Come ho detto prima, i dieci gesti coreografati per il corteo sono stati concordati con i bambini. L’idea di far nascere la luce da terra, però, è proprio nata da loro: l’idea di camminare dall’inizio così, come se niente fosse, non li convinceva e hanno proposto di porre la luce a terra, raccolta come in piccoli nidi, che piano piano nascono, partono e vanno ad alimentare l’opera d’arte, sia essa la Luce d’Artista, la coreografia dei danzatori o le opere del museo che così vengono illuminate.

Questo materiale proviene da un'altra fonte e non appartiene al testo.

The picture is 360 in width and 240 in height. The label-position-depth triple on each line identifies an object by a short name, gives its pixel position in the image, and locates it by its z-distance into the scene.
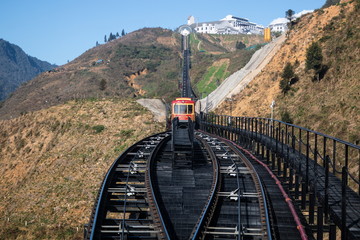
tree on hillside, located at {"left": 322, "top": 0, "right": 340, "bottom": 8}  113.06
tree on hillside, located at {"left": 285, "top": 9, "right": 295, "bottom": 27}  86.97
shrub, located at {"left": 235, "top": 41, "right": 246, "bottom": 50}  169.43
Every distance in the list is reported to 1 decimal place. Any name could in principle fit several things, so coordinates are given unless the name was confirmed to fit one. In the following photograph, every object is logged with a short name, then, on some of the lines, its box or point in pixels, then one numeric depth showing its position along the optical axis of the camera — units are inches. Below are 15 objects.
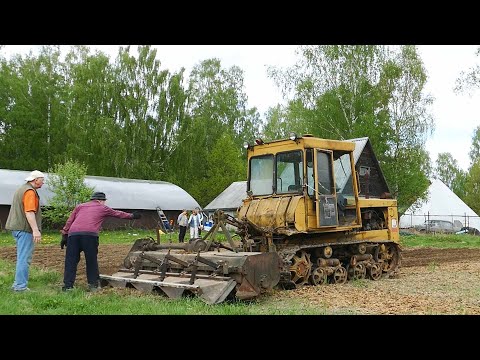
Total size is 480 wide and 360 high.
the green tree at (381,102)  1229.1
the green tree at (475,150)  2719.0
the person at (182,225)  868.0
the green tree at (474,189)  2453.2
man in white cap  324.2
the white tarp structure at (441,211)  1642.5
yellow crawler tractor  330.6
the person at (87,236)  343.3
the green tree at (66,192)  1203.2
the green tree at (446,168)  3186.5
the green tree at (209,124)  1702.8
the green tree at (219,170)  1918.1
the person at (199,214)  919.2
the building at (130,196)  1266.0
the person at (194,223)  871.1
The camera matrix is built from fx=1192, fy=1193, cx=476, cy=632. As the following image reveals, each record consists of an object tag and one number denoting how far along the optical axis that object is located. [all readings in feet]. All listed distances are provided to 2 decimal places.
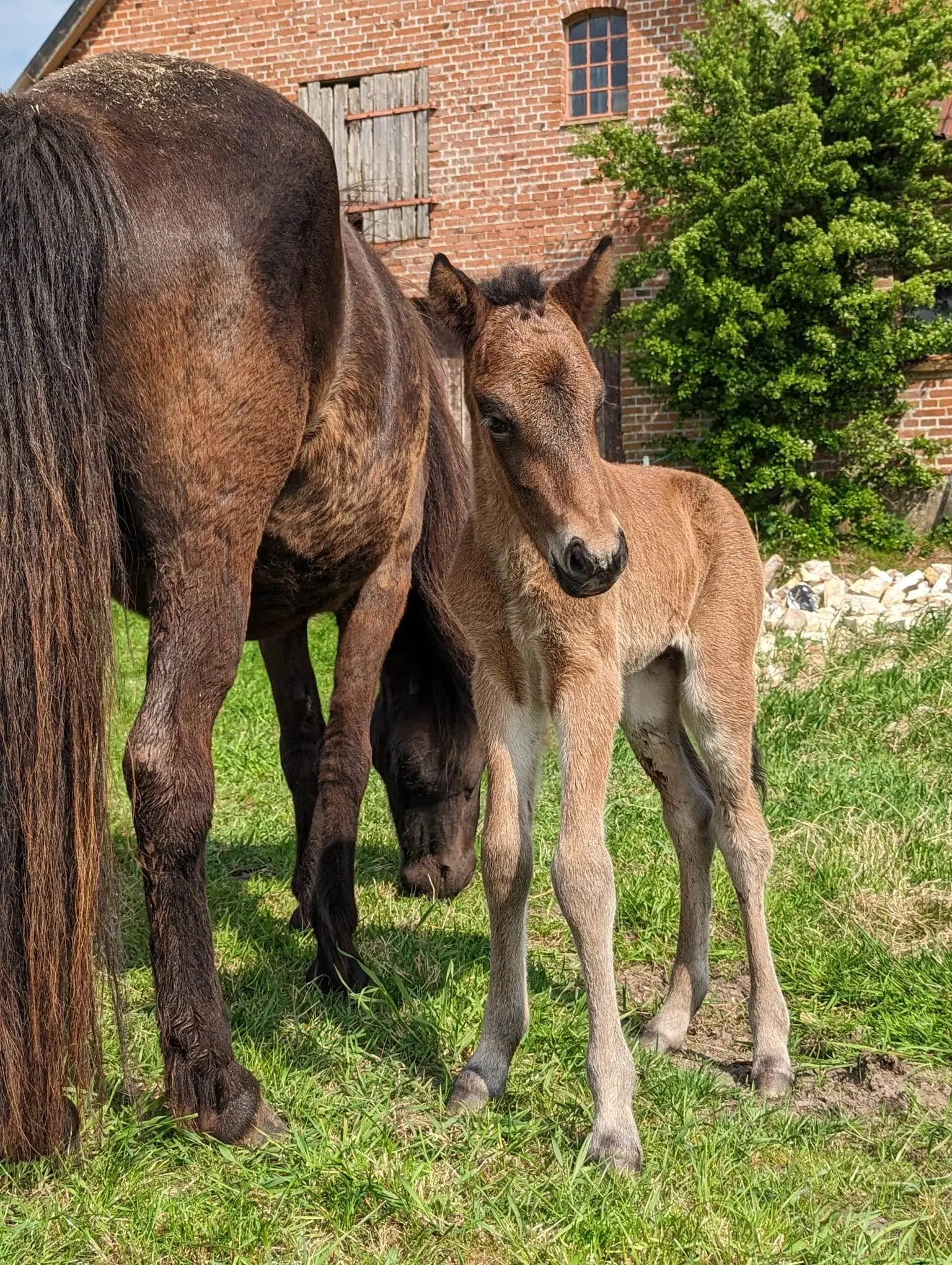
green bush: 39.68
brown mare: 8.46
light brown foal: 9.11
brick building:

Vorrei menzionare anche un altro momento che è stato emozionante vivere insieme ai bambini. Con loro, abbiamo avuto modo di vedere la Luce d’Artista accendersi nel tardo pomeriggio: i loro sguardi, nell’assistere al momento di accensione, al cambio di stato dalla penombra alla luce, erano colpiti e sarebbe molto bello poter riprendere con loro questo momento e parlarne un po’. Chiederemo alle insegnanti, che sicuramente avranno già avviato una riflessione con loro, che cosa è venuto fuori. A un episodio, però, abbiamo già avuto la fortuna di assistere. In Museo, con una quinta elementare, abbiamo fatto il laboratorio di movimento all’interno di una sala che ospita i dipinti di Victor Man, per la mostra Le palpebre verso sera. Lì, la luce è molto soffusa e i ritratti esposti mostrano quasi tutti volti sospesi tra la veglia e il sonno, evocando un’atmosfera onirica e crepuscolare. Nel corso dell’attività, l’insegnante ha avuto la prontezza di rivolgere ai bambini una domanda interessante: «Guardatevi intorno: la luce dov’è qui?». I bambini, dopo aver mostrato il filo che tenevano in mano, hanno affinato la vista e hanno trovato la luce dove questa è e sarà sempre un elemento essenziale: nei quadri dipinti.
Chissà quante altre suggestioni ci sapranno regalare!